### TEXTO MOSTRADO
▬▬▬▬▬▬▬▬▬▬

Cuando el ego se desborda

No es de Locos

¡“Yo primero, después yo y al final yo”.

Como quien llega al parque y sin preguntar, sin más ni más, invade el lugar del juego de otros niños, como quien se cuela al final de la fila para tomar Gonzalitos una y otra vez, y como quien cree firmemente que es infinitamente mejor que los demás compitiendo a ver ‘quién puede más’.

El esquema de grandiosidad en inglés ‘entitlement’ propuesto por Jeffrey Young en su teoría de los esquemas, me hace pensar en todas aquellas veces en que se siente la zancada enorme de alguien que ha pasado por encima de uno mismo.

Los rasgos principales de este esquema van desde tener dificultades para aceptar un no por respuesta, creer que sus necesidades y sentimientos son más importantes que los de las otras personas, es un ‘yo primero, después yo y al final yo’, así como dominar y controlar las situaciones para obtener beneficios propios sin tomar en absoluta cuenta el costo que puede significar para los demás.

Tener una relación con una persona con esquema de grandiosidad se vuelve sumamente limitante puesto que continuamente el interés corre de un solo lado. Y es que no sienten que tienen que corresponder en las relaciones y tratan de manipular las situaciones para satisfacer sus necesidades mostrando una bajísima capacidad para la verdadera empatía.

¡Ojo! No hay que confundir este esquema con un trastorno de personalidad narcisista, ya que este último corresponde a un comportamiento de grandiosidad de manera en que se pueda sobre compensar los sentimientos subyacentes de profunda carencia emocional y deficiencia.

En contraste, las personas con ‘grandiosidad pura’ corresponden a dos orígenes primarios que te explico a continuación. Con frecuencia son adultos que crecieron siendo niños en ambientes sin ningún tipo de límite o regulación: corriendo, gritando, sin hacer quehaceres, cero responsabilidades en casa y sobrecompensados con todo lo que quisieran, en muchas ocasiones de manera inmediata.

El segundo origen, según J. Young, corresponde niños que crecieron en ambientes en los que los padres hacían absolutamente todo por ellos, sin permitirle al niño esforzarse o pensar. En ocasiones, son niños que eran sumamente deseados por embarazos complicados, descargando una atención y afecto desmesurado sobre el ‘niño especial’.

▬▬▬▬▬▬▬▬▬▬

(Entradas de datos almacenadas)
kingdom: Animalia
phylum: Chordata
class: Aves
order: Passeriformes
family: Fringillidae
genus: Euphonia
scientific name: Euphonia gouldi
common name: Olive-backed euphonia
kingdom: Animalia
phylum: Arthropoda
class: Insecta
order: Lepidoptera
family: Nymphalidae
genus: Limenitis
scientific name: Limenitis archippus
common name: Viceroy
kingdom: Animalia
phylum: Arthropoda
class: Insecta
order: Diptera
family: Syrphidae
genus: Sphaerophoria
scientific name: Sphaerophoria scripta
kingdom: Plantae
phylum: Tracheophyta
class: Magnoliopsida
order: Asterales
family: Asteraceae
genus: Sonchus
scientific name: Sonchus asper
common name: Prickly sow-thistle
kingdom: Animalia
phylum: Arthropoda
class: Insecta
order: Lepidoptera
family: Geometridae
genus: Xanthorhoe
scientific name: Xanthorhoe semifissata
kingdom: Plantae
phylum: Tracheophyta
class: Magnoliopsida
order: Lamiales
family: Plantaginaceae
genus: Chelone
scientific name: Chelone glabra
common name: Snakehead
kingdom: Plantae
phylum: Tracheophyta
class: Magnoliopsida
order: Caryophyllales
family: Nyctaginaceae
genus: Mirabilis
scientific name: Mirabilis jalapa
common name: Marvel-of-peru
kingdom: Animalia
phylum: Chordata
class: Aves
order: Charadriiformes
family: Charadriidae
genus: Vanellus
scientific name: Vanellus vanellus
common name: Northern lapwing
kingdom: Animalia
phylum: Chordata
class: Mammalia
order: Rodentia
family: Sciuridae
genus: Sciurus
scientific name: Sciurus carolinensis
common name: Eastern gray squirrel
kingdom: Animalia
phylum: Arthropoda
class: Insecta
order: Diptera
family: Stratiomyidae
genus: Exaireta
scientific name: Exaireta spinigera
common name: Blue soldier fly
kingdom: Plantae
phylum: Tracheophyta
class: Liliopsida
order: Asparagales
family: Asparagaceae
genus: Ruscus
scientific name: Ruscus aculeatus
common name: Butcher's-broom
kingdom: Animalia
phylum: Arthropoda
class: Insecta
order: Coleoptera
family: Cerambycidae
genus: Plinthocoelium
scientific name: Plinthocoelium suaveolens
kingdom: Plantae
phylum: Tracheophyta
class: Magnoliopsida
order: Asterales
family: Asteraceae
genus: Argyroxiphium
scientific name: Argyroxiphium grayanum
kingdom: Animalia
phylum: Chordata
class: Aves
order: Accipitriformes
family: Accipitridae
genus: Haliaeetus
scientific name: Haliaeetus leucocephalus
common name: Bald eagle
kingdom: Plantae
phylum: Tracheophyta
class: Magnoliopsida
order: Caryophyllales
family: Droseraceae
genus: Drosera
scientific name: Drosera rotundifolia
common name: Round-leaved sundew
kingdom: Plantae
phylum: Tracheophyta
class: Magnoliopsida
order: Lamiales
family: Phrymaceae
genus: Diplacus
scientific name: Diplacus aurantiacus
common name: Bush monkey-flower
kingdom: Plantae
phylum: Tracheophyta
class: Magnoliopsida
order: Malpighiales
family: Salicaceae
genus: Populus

▬▬▬▬▬▬▬▬▬▬

### LISTA DE TAREAS
A) Repite literalmente el fragmento del texto sobre el esquema de grandiosidad que va entre "No es de Locos" y "ver ‘quién puede más’.", ambos incluidos.
B) Enumera las comparaciones que el texto sobre el esquema de grandiosidad introduce con las palabras "como quien".
Las filas no hacen falta para resolver nada.

### RESULTADOS ESPERADOS
A)
No es de Locos

¡“Yo primero, después yo y al final yo”.

Como quien llega al parque y sin preguntar, sin más ni más, invade el lugar del juego de otros niños, como quien se cuela al final de la fila para tomar Gonzalitos una y otra vez, y como quien cree firmemente que es infinitamente mejor que los demás compitiendo a ver ‘quién puede más’.

B)
- Como quien llega al parque y, sin preguntar, invade el lugar del juego de otros niños.
- Como quien se cuela al final de la fila para tomar Gonzalitos una y otra vez.
- Como quien cree firmemente que es infinitamente mejor que los demás, compitiendo a ver "quién puede más".